Et encore une fois ici, c’est dans le but presque d’avoir le titre du pays le plus vacciné de l’Afrique ou de la sous-région. Et les autorités ne s’en cachent même pas. « Il faut faire peur », déclarera la première ministre lors de son passage devant les députés le 14 septembre 2021. La preuve de vaccination est imposée comme condition d’accès aux services publics, entre autres; sans même accorder un délai à la population. Encore qu’il n’y a pas suffisamment de vaccins pour toute la population à vacciner. Au risque même de créer une spirale insoluble. Tu n’as pas la preuve vaccinale, tu ne peux aller déposer une demande de pièce officielle par exemple. Et sans la pièce, tu ne peux…et ainsi de suite.

Tableau 3 : différents indicateurs comparatifs

différents indicateurs comparatifs

Le prix du « Senat der Wirtschaf » décerné à la PM et qui n’est le prix qu’on tente de présenter aux togolais

La nécessité de mettre les choses en perspective!

Un battage médiatique avait été organisé autour d’un prix de « reconnaissance » décerné le 3 juillet 2021 à la cheffe de gouvernement togolais, Mme Victoire Tomégan-Dogbe. Le site de la primature titra « le Sénat de l’économie allemande Bonn décerne le prix du développement durable à la première ministre ». Et republicoftogo répliquera « Victoire Tomégah-Dogbé a reçu le Prix Carl Von Carlowitz du développement durable décerné par le Sénat allemand de l’économie », en plus de biens d’autres épithètes.

Et ça ne s’arrêtera pas là. Le gouvernement avisera que ce prix est « la reconnaissance de l’engagement du Togo sous le leadership du Président de la République SEM Faure Gnassingbé dans la promotion de l’emploi des jeunes et l’accompagnement des initiatives économiques de la jeunesse togolaise depuis des années ».

En fait, le « Senat de l’économie » en question dont la terminologie en allemand est „Senat der Wirtschaft Deutschland e.V.“, n’est qu’une association enregistrée; donc le pendant en France d’une association loi 1901. Le site (www.senat-deutschland.de/) précise que « Der Senat ist rein gemeinwohlorientiert’’, donc « le Senat est purement (simplement) d’intérêt public ». Cette association a un volet „Stiftung“ (fondation) qui décerne un prix d’intérêt public. Loin de nous l’idée de minimiser le prix, mais ce prix ne provenait pas d’un Senat; comme les sous-entendus.

D’ailleurs en 2019 le même prix du « Senat der Writschaf » a été attribué au journaliste d’origine togolaise Kossivi Tiassou basé à Siegburg près de Bonn pour son engagement en faveur du développement durable. Il est l’un des fondateurs de ‘Green Radio-World’ dont l’objectif est de contribuer à promouvoir l’écologie et le développement durable auprès des radios rurales et locales et de la presse.
========================================
Travail demandé
[A] Dans le texte fourni, reprenez le passage qui commence à « Tableau 3 : différents » et se termine à « choses en perspective! », en substituant « indicateurs de comparaison » à « indicateurs comparatifs ».
[B] Répondez aux questions suivantes à partir du texte fourni :
(i) À quelle date le prix de « reconnaissance » a-t-il été décerné à la cheffe de gouvernement togolais ?
(ii) Devant qui la première ministre a-t-elle déclaré « Il faut faire peur » ?
(iii) Où est basé le journaliste Kossivi Tiassou ?
[C] Relevez tous les noms de personnes cités dans le texte fourni, y compris celui qui figure dans le nom d'un prix, sous la forme de leur première apparition.
Appuyez-vous uniquement sur le texte fourni.

Entrées enregistrées
========================================
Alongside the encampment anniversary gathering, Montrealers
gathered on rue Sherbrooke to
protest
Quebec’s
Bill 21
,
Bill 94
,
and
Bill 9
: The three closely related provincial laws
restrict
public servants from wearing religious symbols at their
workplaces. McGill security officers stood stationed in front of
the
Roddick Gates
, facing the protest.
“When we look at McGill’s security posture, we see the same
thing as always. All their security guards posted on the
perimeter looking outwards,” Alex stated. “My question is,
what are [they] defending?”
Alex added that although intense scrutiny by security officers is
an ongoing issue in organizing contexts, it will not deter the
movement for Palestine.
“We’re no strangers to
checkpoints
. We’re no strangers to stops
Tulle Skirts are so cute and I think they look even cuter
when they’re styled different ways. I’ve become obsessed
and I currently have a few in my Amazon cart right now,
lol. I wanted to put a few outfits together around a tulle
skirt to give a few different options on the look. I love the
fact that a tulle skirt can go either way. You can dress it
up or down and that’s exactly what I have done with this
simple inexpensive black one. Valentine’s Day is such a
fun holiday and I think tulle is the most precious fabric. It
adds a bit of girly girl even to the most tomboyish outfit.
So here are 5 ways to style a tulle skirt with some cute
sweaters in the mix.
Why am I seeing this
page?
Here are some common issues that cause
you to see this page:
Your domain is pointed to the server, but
========================================
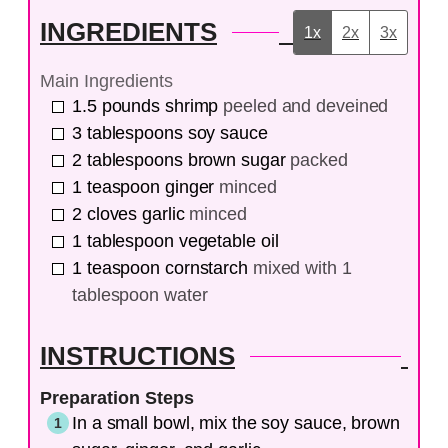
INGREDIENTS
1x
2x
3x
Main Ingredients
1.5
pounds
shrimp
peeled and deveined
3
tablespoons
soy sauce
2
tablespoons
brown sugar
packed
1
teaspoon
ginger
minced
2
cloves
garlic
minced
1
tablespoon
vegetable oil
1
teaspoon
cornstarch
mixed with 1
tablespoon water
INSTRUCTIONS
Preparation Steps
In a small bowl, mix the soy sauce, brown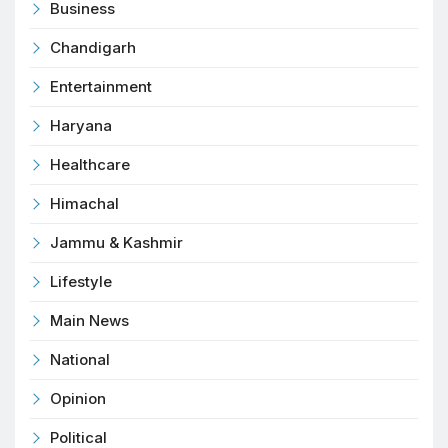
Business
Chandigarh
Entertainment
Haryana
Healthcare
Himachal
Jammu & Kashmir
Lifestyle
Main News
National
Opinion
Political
========================================
Corrigé
[A]
Tableau 3 : différents indicateurs de comparaison

différents indicateurs de comparaison

Le prix du « Senat der Wirtschaf » décerné à la PM et qui n’est le prix qu’on tente de présenter aux togolais

La nécessité de mettre les choses en perspective!

[B]
(i) Le 3 juillet 2021.
(ii) Devant les députés.
(iii) À Siegburg, près de Bonn.

[C]
Victoire Tomégan-Dogbe
Carl Von Carlowitz
Faure Gnassingbé
Kossivi Tiassou